Em 15 de setembro de 1980, na Vassununga, município de Santa Rita do Passa Quatro, foi encontrada uma igaçaba pelo Sr. Avelino Ferreira, a qual foi doada ao museu de Porto Ferreira. Em outubro daquele mesmo ano, outras duas igaçabas foram achadas na fazenda do Cateto (Butiá), em Descalvado, por João Bet e seus irmãos, sendo ambas cedidas ao acervo do museu ferreirense.

Além das 3 igaçabas, há, também, 3 bordas de vasilhas:

25cm x 20cm, policrômica, com engobo branco cortada por uma faixa vermelha, encontrada na Vassununga; 25cm x 15cm, corrugada, e 25cm x 12 cm, lisa, provenientes de sítio arqueológico não catalogado em terras ferreirenses.

Em conclusão, por detrás de um objeto de acervo museológico há muita história, que justifica a existência dos museus como guardiões das fontes materiais que permitam uma interpretação do passado.
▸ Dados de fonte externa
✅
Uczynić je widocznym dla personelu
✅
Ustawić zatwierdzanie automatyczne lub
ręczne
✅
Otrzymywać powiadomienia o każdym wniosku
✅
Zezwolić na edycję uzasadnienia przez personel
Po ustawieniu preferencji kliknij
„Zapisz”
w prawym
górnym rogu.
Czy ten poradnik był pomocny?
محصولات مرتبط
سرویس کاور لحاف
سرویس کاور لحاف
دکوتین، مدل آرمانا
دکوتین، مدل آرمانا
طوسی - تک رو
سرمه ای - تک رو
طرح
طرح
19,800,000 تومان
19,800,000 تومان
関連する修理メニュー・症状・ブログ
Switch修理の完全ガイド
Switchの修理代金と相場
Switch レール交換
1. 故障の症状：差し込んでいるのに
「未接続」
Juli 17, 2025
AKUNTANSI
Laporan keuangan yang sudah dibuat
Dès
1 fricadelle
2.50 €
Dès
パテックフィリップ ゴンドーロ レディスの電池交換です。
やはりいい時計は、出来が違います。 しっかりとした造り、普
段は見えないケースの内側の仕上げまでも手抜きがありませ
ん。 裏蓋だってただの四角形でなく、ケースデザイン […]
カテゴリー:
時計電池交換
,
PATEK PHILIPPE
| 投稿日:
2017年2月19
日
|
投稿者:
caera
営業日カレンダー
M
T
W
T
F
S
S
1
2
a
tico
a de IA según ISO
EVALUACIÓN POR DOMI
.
Até 2010, foram identificados mais de 3 mil sítios arqueológicos no Estado de São Paulo. Neste ínterim, ainda existem muitos antigos assentamentos indígenas na região a serem descobertos e preservados. Alguns, porém, padecem em meio às lavouras rurais, sofrendo, ano após ano, com ação humana o esfacelamento da história dos indígenas habitaram este pedaço de chão.